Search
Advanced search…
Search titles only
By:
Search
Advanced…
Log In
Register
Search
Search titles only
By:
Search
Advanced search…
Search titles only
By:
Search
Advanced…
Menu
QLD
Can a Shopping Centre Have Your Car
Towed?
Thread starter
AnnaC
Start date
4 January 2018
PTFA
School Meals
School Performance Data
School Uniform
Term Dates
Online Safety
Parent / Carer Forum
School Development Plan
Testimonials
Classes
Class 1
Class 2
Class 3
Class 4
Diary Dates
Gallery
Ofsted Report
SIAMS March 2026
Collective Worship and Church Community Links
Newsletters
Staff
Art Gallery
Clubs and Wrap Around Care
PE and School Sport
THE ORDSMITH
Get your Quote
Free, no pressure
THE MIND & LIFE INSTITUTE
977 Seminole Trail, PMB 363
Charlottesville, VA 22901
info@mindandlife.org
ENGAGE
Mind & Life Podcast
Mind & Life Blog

****************************************

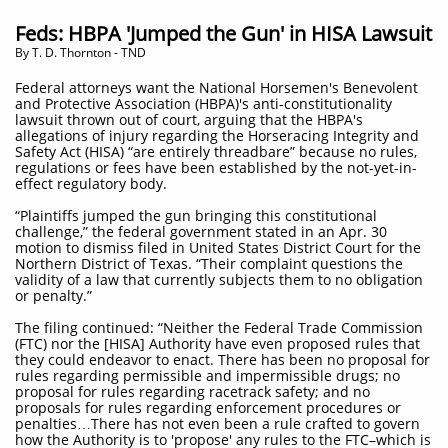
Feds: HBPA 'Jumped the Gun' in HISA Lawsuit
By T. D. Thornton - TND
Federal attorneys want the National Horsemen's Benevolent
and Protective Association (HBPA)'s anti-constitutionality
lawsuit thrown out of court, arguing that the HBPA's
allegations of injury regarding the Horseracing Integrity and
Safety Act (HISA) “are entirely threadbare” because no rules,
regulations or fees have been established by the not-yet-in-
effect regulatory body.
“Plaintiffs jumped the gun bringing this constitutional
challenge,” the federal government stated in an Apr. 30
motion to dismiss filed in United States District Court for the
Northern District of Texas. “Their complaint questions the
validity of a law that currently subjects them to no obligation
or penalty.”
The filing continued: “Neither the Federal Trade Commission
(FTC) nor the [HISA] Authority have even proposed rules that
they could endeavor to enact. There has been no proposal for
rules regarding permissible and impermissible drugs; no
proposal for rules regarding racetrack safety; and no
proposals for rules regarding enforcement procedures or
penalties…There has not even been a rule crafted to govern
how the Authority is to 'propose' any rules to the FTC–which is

****************************************

• [Work to be completed] Reproduce, without changes, the lines from the one containing "Feds: HBPA 'Jumped the Gun' in HISA Lawsuit" to the one containing "how the Authority", both included.

• [Exercise solution]
Feds: HBPA 'Jumped the Gun' in HISA Lawsuit
By T. D. Thornton - TND
Federal attorneys want the National Horsemen's Benevolent
and Protective Association (HBPA)'s anti-constitutionality
lawsuit thrown out of court, arguing that the HBPA's
allegations of injury regarding the Horseracing Integrity and
Safety Act (HISA) “are entirely threadbare” because no rules,
regulations or fees have been established by the not-yet-in-
effect regulatory body.
“Plaintiffs jumped the gun bringing this constitutional
challenge,” the federal government stated in an Apr. 30
motion to dismiss filed in United States District Court for the
Northern District of Texas. “Their complaint questions the
validity of a law that currently subjects them to no obligation
or penalty.”
The filing continued: “Neither the Federal Trade Commission
(FTC) nor the [HISA] Authority have even proposed rules that
they could endeavor to enact. There has been no proposal for
rules regarding permissible and impermissible drugs; no
proposal for rules regarding racetrack safety; and no
proposals for rules regarding enforcement procedures or
penalties…There has not even been a rule crafted to govern
how the Authority is to 'propose' any rules to the FTC–which is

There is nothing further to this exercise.